28. Find the Index of the First Occurrence in a String

題目 / Problem

中文： 給定兩個字串 needle 和 haystack，回傳 needle 在 haystack 中第一次出現的索引；如果 needle 不是 haystack 的一部分，回傳 -1。

English: Given two strings needle and haystack, return the index of the first occurrence of needle in haystack, or -1 if needle is not part of haystack.

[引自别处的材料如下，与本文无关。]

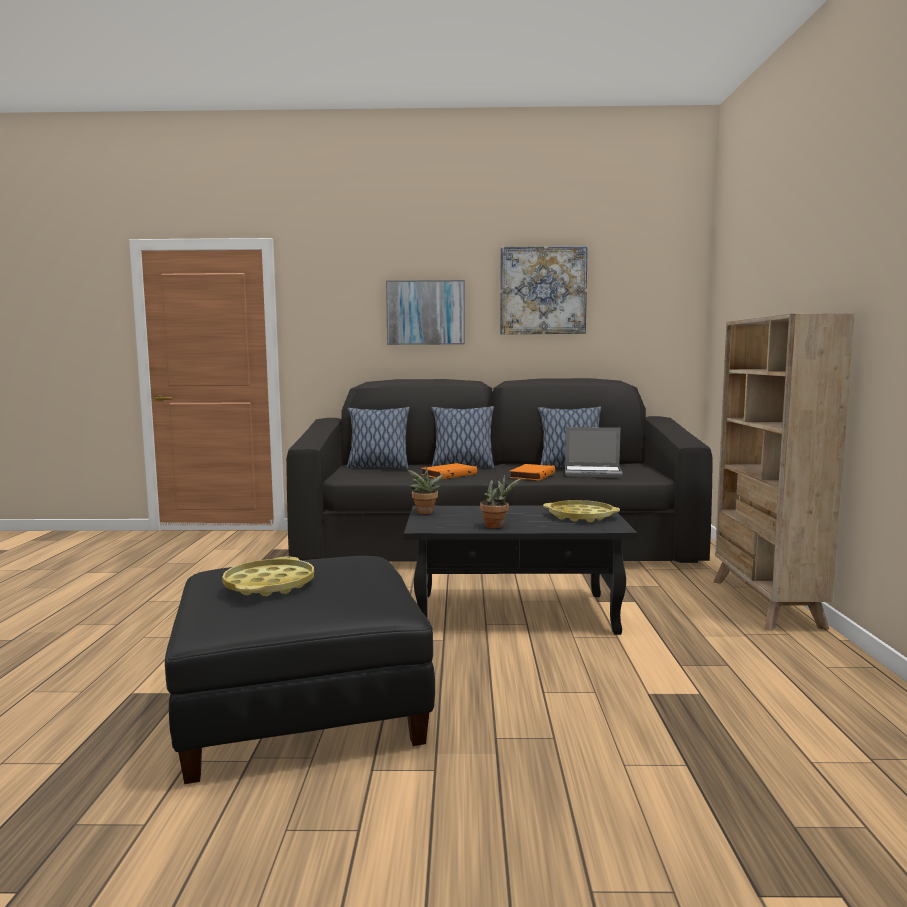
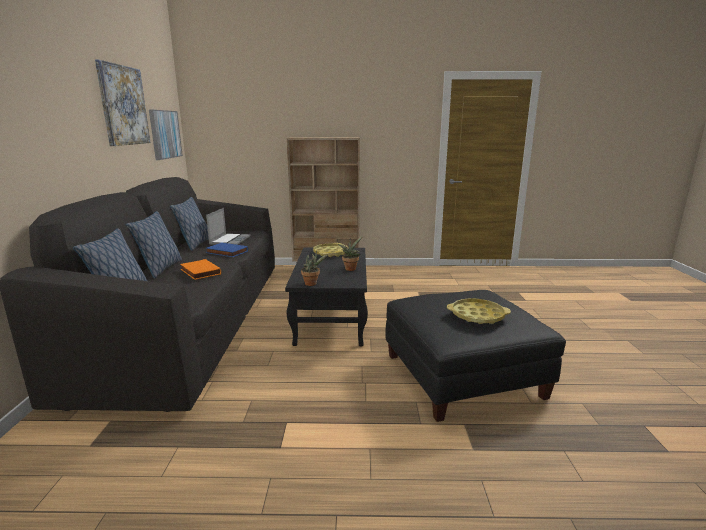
camera: 90 degrees left, 10 degrees up
picture [386,280,465,345] -> picture moved to [149,110,183,160]
orange book [509,464,555,481] -> blue book [206,242,248,257]

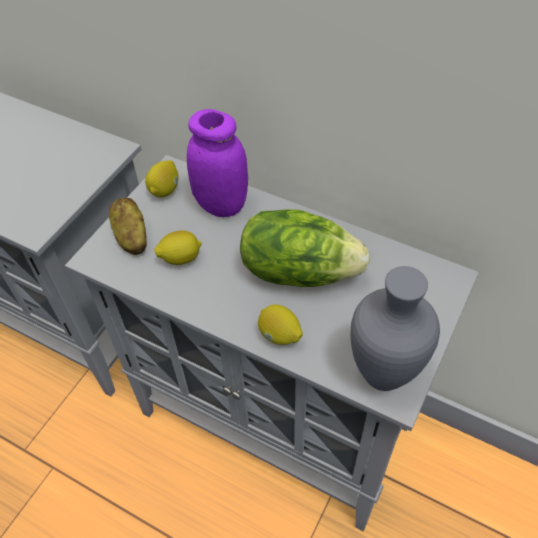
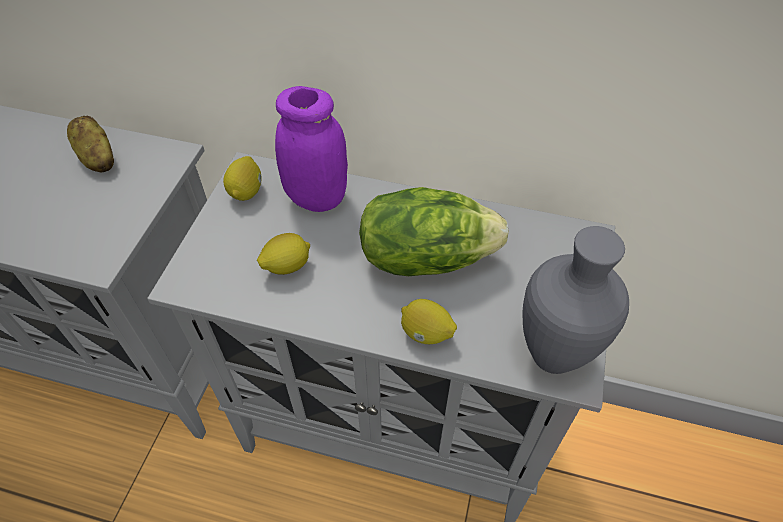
camera: 15 degrees left, 0 degrees up
potato [109,198,147,255] -> potato moved to [67,116,114,172]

Constraints / 限制： - 1 <= haystack.length, needle.length <= 10^4 - haystack 和 needle 只包含小寫英文字母 / both consist of only lowercase English letters.

Example / 範例：

Input:  haystack = "sadbutsad", needle = "sad"
Output: 0
Explanation: "sad" 出現在索引 0 和 6，第一次出現的是 0。
             "sad" appears at indices 0 and 6; the first one is 0.

名詞解釋 / Glossary

子字串 / substring：一個字串中連續的一段字元。例如 "abc" 是 "xabcy" 的子字串，但 "axc" 不是（必須連續）。A contiguous slice of characters inside a larger string.
索引 / index：字串中字元的位置編號，從 0 開始。"sad"[0] 是 's'。Zero-based position of a character.
雙指針 / two pointers：用兩個整數變數分別追蹤兩個位置（這裡是 haystack 與 needle 的當前位置），透過比較與移動來解題。Two integer variables tracking positions in one or two arrays/strings; they advance based on the comparison logic.
暴力法 / brute force：直接列舉所有可能的起始位置，逐一驗證。簡單但通常較慢。Try every possible starting position and verify; simple but often slow.
strlen / string length：C 標準函式，回傳以 '\0' 結尾的字串長度，需要掃過整個字串，是 O(n) 操作，所以我們把它存進變數而不是反覆呼叫。strlen walks the string to find the null terminator; cache it instead of calling it inside loops.
std::string::substr / 取子字串：C++ 中 s.substr(i, len) 回傳從 i 開始長度為 len 的子字串，會分配新記憶體。Allocates a fresh substring of given length starting at index i.

思路

這題本質上是「在大字串中找小字串」，也就是經典的字串匹配問題。最直觀的暴力法是：對 haystack 的每一個可能起點 i，去比較 haystack[i..i+m-1] 是否等於 needle（m 是 needle 的長度）。如果一路相等就回傳 i，否則 i 往後挪一格繼續試。一個小但重要的優化是：i 只需要枚舉到 n - m（n 是 haystack 長度），因為從更後面開始的話，剩餘字元根本不夠長，不可能匹配，這也順便避免越界讀取。雖然這個方法最壞情況是 O(n * m)，但在本題 n, m <= 10^4 的限制下，加上字串只有小寫字母，匹配通常很快就會失敗並提早跳出，實際表現完全足夠。更進階的 KMP / Z-function 可以做到 O(n + m)，但對初學者來說，先掌握雙指針暴力法的正確性與邊界條件更重要。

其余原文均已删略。